The stronger the governance framework, the more rigorous the claims protocols, and the more credible the reinsurance arrangements that a mutual can demonstrate during the sandbox period, the smoother the graduation from the sandbox will be. Sandbox status is not a permanent home but a bridge. The condition of crossing it is proving that the structure on the other side is sound.
Why This Matters Now
Nigeria’s regulatory infrastructure for innovation is more developed than it is often given credit for. The CBN sandbox has operated since 2020, and the SEC’s ARIP has provided a tested model for provisional licensing in an emerging asset class.
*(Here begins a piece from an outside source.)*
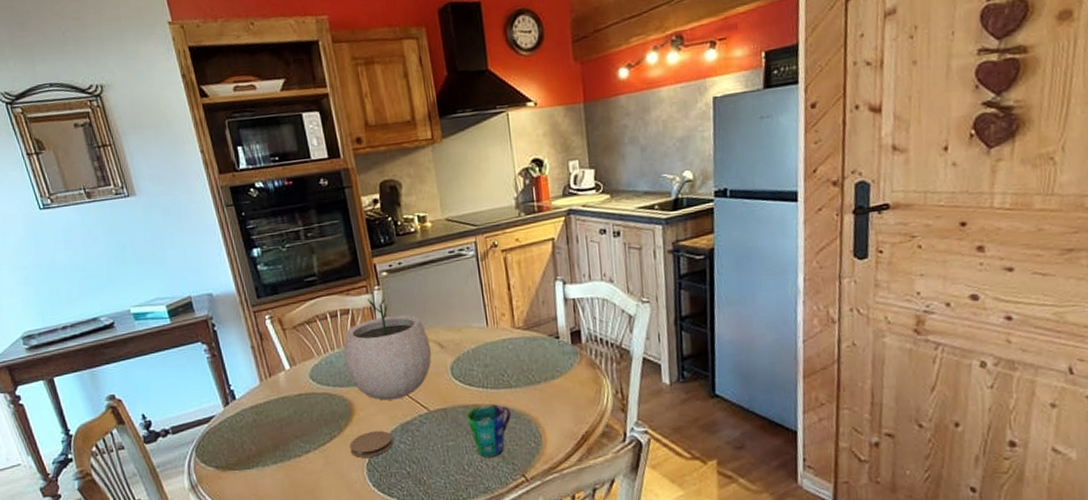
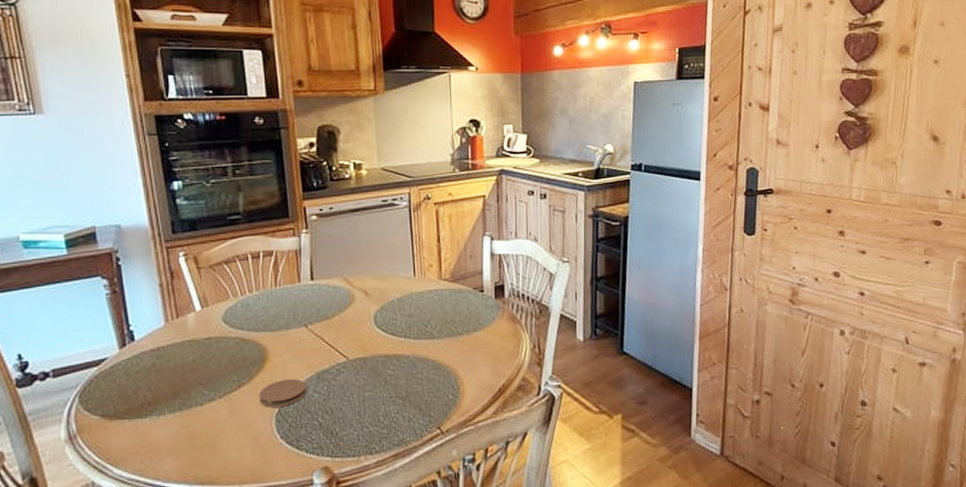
plant pot: present [344,295,431,401] -> none [263,239,355,348]
cup: present [466,403,512,457] -> none [386,354,432,409]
NAICOM’s own sandbox has been operational since 2023. The institutional knowledge of how to design, supervise, and exit a sandbox process exists within Nigerian regulation. It does not need to be invented for the P&I mutual case.
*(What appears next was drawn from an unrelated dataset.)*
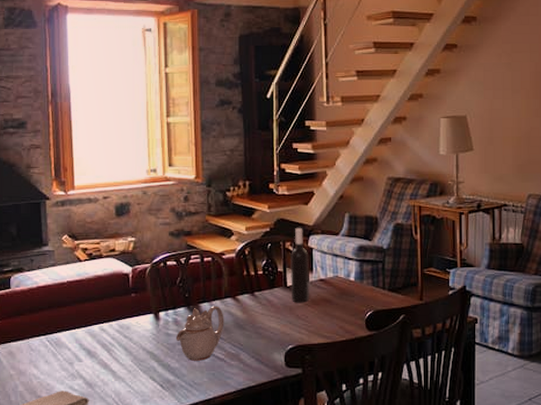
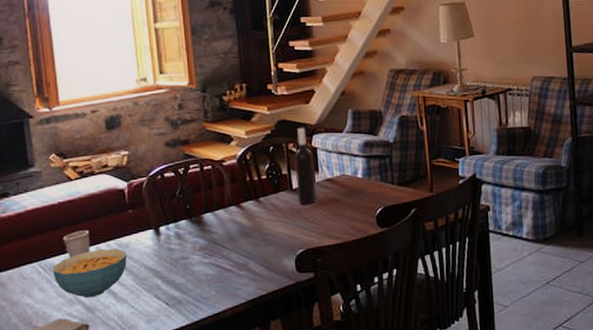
cereal bowl: none [58,329,127,373] -> present [52,249,127,297]
cup: none [69,310,94,334] -> present [62,230,91,258]
teapot: present [175,306,224,361] -> none [179,215,230,275]

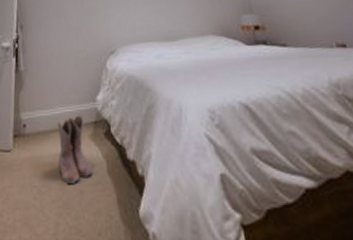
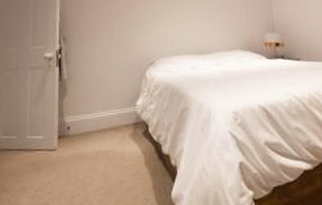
boots: present [57,115,93,183] -> none [100,118,132,175]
NAICOM has also shown a clear appetite for building bespoke frameworks rather than forcing every applicant through the conventional regime. In August 2025, it issued dedicated guidelines for Insurtech Operations, and by May 2026, it had licensed the first Insurtech operator under that framework. It has entered partnerships with the National Space Research and Development Agency (NASRDA) on catastrophe insurance and with the United Nations Development Programme (UNDP) on climate risk. The direction of travel is unmistakable: the Commission is willing to design tailored routes to bring new kinds of insurance structures into regulated practice.
That same willingness to tailor is precisely what a domestic P&I mutual requires, because it will not arrive through a borrowed or light-touch pathway. NAICOM’s Insurtech framework is instructive here as it expressly excludes marine and oil and gas insurance from standalone Insurtech licensing, treating them as special risks that demand fuller regulatory treatment. A Protection and Insurance mutual, therefore, cannot piggyback on the lighter frameworks built for digital distribution or inclusion-driven products. It needs the specialised institution route. Section 200 of NIIRA provides with the sandbox as the environment in which that route is tested before a full licence is granted.
What this amounts to is a regulatory environment that is equipped to accommodate a domestic P&I mutual rather than obstruct it. The legal authority is in place, the testing mechanism is established, and the Commission has shown that it will build tailored routes for structures that merit them. The remaining questions are no longer about whether the framework allows it, but about who will bring the capital and conviction to build it. The regulatory groundwork for Nigeria’s next insurance institution is laid. What it now needs is investment.